SB 760 State highways: permits: improvements (2017-2018)
SB 760 prioritizes "complete streets" including safer sidewalks, bikeways, and crosswalks. It also provides new funding and additional policies to assist Caltrans in implementing goals in the Strategic Management Plan to make streets safer and more accessible for all users, and to accommodate all transportation modes, including walking, biking, and public transit.
SB 672 amended Section 21450.5 of the Vehicle Code to extend indefinitely the requirement for traffic-actuated signals that display one or more of its indications in response to the presence of traffic, so as to be able to detect bicycle and motorcycle traffic on the roadway. The bill also provides a provision for local agencies and school districts to be reimbursed by the state for certain costs related to the traffic-actuated signals.
Assembly Bill 1218 amends Sections 21080.20 and 21080.20.5 of the Public Resources Code that relate to environmental quality. AB 1218 extends the sunset on the exemption from January 1, 2018, to January 1, 2021 for exemptions to CEQA related to bicycle transportation plans and projects that consists of the restriping of streets and highways for bicycle lanes in urbanized areas.
Assembly Bill 2989 revises rules for operating a motorized scooter in California. Under AB 2989, people over 18 years-old are no longer required to wear a helmet while operating a motorized scooter. Under the new law, motorized scooters are also prohibited on highways with speeds greater than 25 mph, or roads with a speed limit of up to 35 miles per hour, unless traveling within a Class IV separated cycle track or Class II bike lane.
AB 3077 Vehicles: bicycle helmets (2017-2018)
Under Assembly Bill 3077, people under 18 years-old cited for not wearing a helmet while operating, or riding as a passenger on, a bicycle, skateboard, non-motorized scooter, or wearing roller blades will now be offered a “fix-it” ticket. A “fix-it” ticket enables minors cited for not wearing a helmet to correct the violation by completing a local bicycle safety course within 120 days of the citation.
AB 1755 Bicycle operation (2017-2018)
A person operating a bicycle on a Class 1 bikeway is subjected to all the collision-related California Vehicle Code provisions that apply to a driver on a roadway during a hit-and-run.
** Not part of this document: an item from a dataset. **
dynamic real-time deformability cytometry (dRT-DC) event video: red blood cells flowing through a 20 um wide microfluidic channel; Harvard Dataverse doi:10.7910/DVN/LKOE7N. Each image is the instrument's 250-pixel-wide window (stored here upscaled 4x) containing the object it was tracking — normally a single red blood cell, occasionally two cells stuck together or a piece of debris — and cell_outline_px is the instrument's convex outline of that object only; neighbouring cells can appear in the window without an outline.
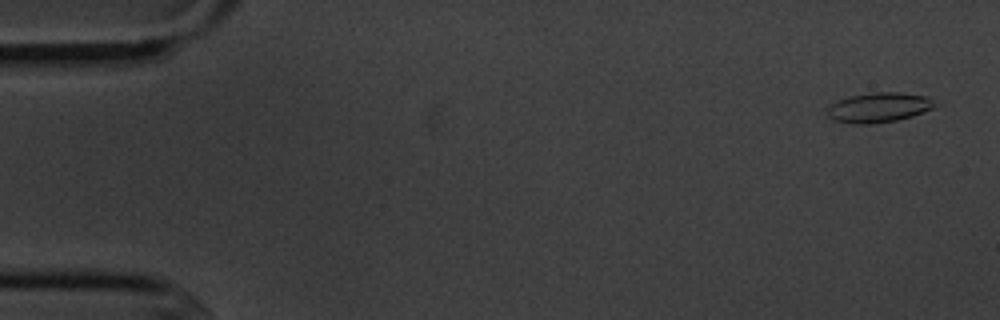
{"species": "common noctule bat (a hibernating species)", "species_latin": "Nyctalus noctula", "temperature_condition": "cold", "stored_images_in_passage": 4, "camera_frame_rate_fps": 3000, "um_per_image_px": 0.085, "animal": {"sex": "male", "body_mass_g": 20.1, "forearm_length_mm": 53.5}, "frame": {"image": 1, "passage_image": 1, "time_ms": 0.0, "image_size_px": [1000, 320], "cell_outline_px": [[940, 104], [932, 108], [912, 116], [896, 120], [868, 124], [852, 124], [832, 120], [828, 116], [828, 108], [832, 104], [840, 100], [852, 96], [872, 92], [900, 92], [928, 96]], "centroid_in_image_um": [74.74, 9.13], "position_along_channel_um": 10.3, "area_um2": 18.67}}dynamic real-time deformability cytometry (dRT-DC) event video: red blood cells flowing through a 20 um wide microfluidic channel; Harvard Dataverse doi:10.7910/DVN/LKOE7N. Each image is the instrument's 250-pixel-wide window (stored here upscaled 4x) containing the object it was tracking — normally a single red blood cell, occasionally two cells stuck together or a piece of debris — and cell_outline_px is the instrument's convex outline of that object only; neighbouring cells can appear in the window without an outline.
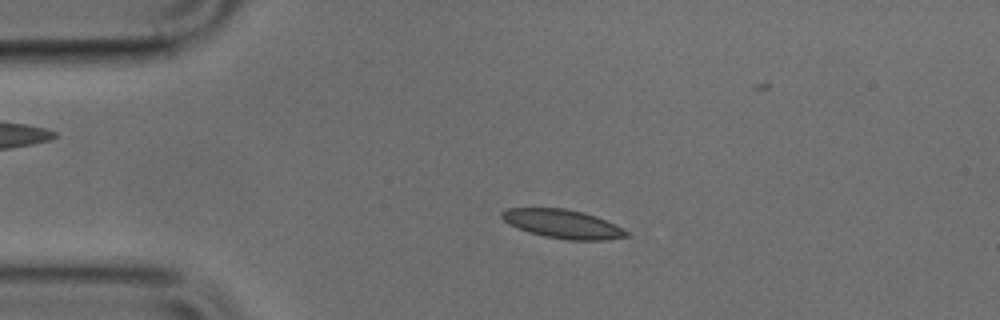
{"species": "common noctule bat (a hibernating species)", "species_latin": "Nyctalus noctula", "temperature_condition": "cold", "stored_images_in_passage": 50, "camera_frame_rate_fps": 3000, "um_per_image_px": 0.085, "animal": {"sex": "male", "body_mass_g": 17.9, "forearm_length_mm": 54.2}, "frame": {"image": 1, "passage_image": 10, "time_ms": 3.0, "image_size_px": [1000, 320], "cell_outline_px": [[628, 236], [608, 240], [568, 240], [544, 236], [528, 232], [504, 220], [500, 216], [500, 212], [508, 208], [564, 208], [584, 212], [596, 216], [628, 232]], "centroid_in_image_um": [47.81, 19.03], "position_along_channel_um": 37.2, "area_um2": 20.58}}
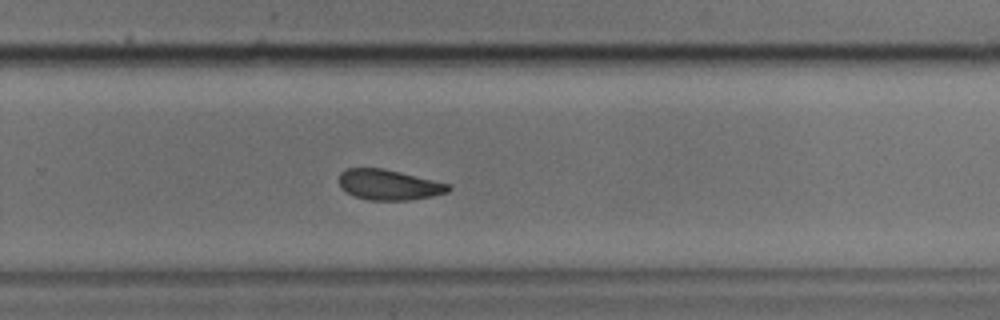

Under the new law, a person involved in a collision while riding a bicycle on a path with completely separated right of way for pedestrians and bicycles is required by law to remain at the scene and exchange information with parties involved.
State Bill 179 allows California residents to designate a non-binary gender marker on state-issued drivers’ licenses, state identification cards, and birth certificates.